Jeff Teague, a point guard for the Atlanta Hawks, is happy to finally get to face his brother in a professional game. He seems almost happier that his brother is getting to play for Tom Thibodeau and learn from veteran guards like Kirk Hinrich and Derrick Rose.
"I was actually glad he got drafted by the Bulls," Jeff said before Saturday's game. "It was going to make him work, and it was going to give him an opportunity to stay in the league. I know a lot of guys got drafted by certain teams and they're out of the league now ... and they came in with me.
“So I was just happy to go to an organization where they have a lot of hard workers, and it's all about hard work -- and that's going to help him in the long run."
Jeff always knew that Marquis had professional-level talent; it's just that, for a while, Jeff thought Marquis' profession might be football. Once Marquis got more into basketball, Jeff offered advice but mostly wanted his younger brother to learn on his own.

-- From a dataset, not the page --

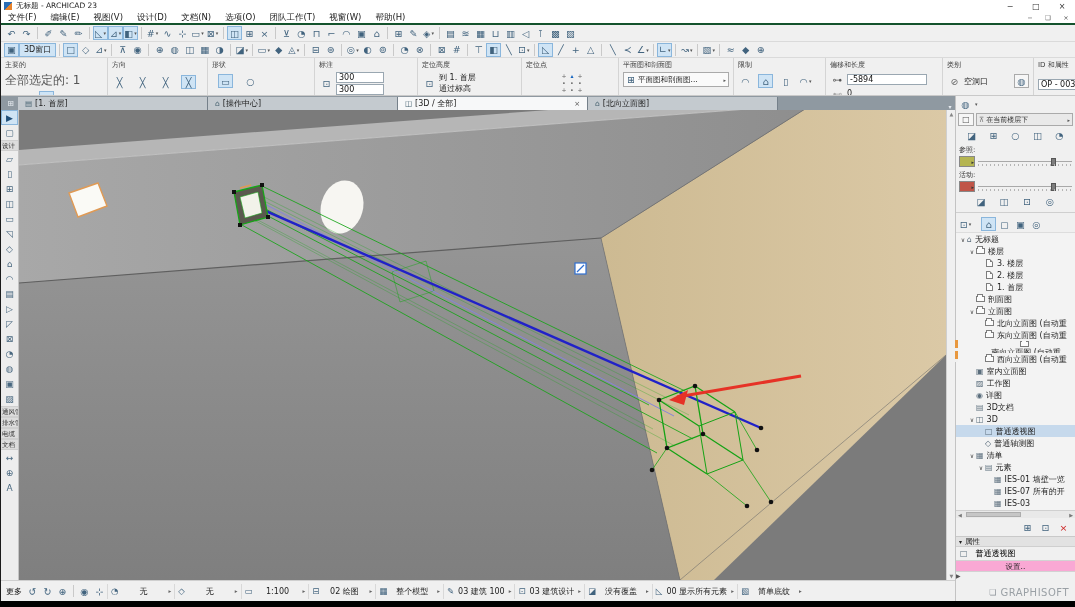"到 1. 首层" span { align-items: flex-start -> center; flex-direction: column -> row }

"He was really good at football," Jeff said. "I was never really a big football player, so me and him was going different ways. I was always at his games and seeing him play and things like that. But when he started playing basketball, I just wanted him to learn.
“Like my dad taught me and my older brother taught me, just go out there and go to battle yourself. When he asked me some questions, I answered them for him, but other than that, I just let him do [things]."

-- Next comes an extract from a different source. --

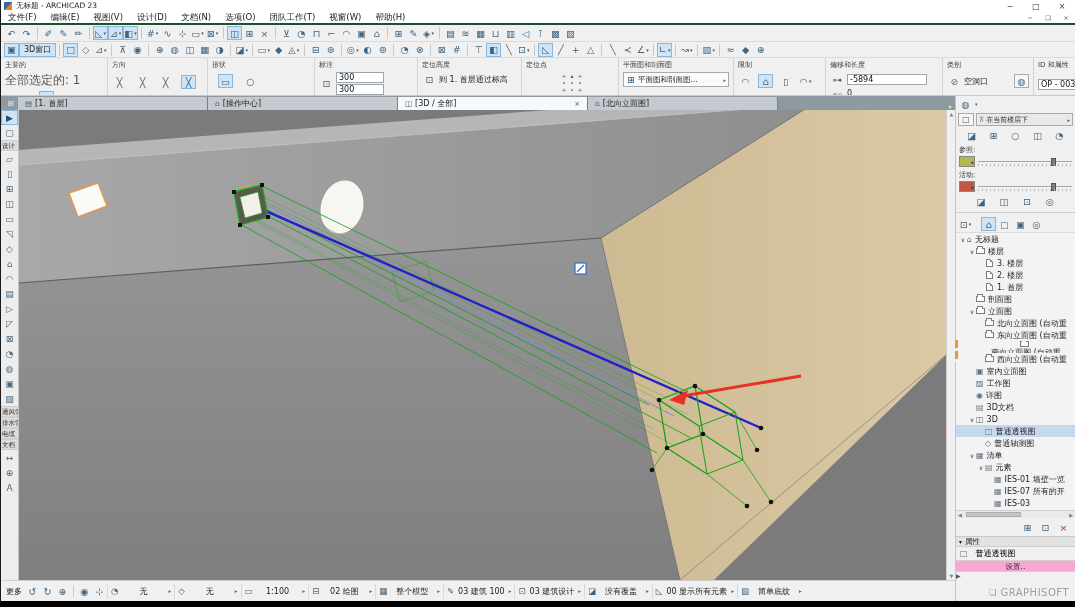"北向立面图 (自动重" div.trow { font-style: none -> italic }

Once Marquis hit the basketball floor, Jeff knew it was only a matter of time before his younger brother jumped to the next level. He knew early on that Marquis, who he says is more emotional on the court, was good enough to play in the league.
"I went to a game, and he had like three dunks in a row with two hands -- in eighth grade," Jeff said. "I'm like, man, I couldn't even dunk when I was a freshman, so it's exciting to see him do that."
The siblings have kept in touch throughout the season, and Jeff can see the similarities between the start of his career and the start of his brother’s NBA experience.
"We didn't get to play much," Jeff said. "I just told him to stay focused and work hard and let them know that you want to be there and that you're always going to be ready, and he's been doing pretty good so far. Just always stay ready; you never know what's going to happen.
“When you get an opportunity, just always take full advantage of it. When he gets on the floor, I think he's played pretty well."
Thibodeau agreed that Marquis has performed solidly, but the veteran head coach doesn't believe the brothers have the same kind of game.
"It's hard to make comparisons in the league. The speed and quickness are similar. I think the fact that they both grew up around basketball -- their dad's a coach, a very good college player, I think," Thibodeau said. "But they're different. They're different players.
“Jeff has established himself as one of the bright young guards in the league. Each year he's gotten better. He's shooting the ball a lot better now. He can crack you off the dribble if your body position's not right. He can really hurt you, and he's got a lot of toughness to him."
Having said all that, Thibodeau likes the way Marquis has progressed and knows the brothers have some things in common.
"Marquis has shown a lot for a 19-year-old kid," Thibodeau said. "I like the way he's working. He's improving. In that sense, they are similar in that they have the right traits to improve."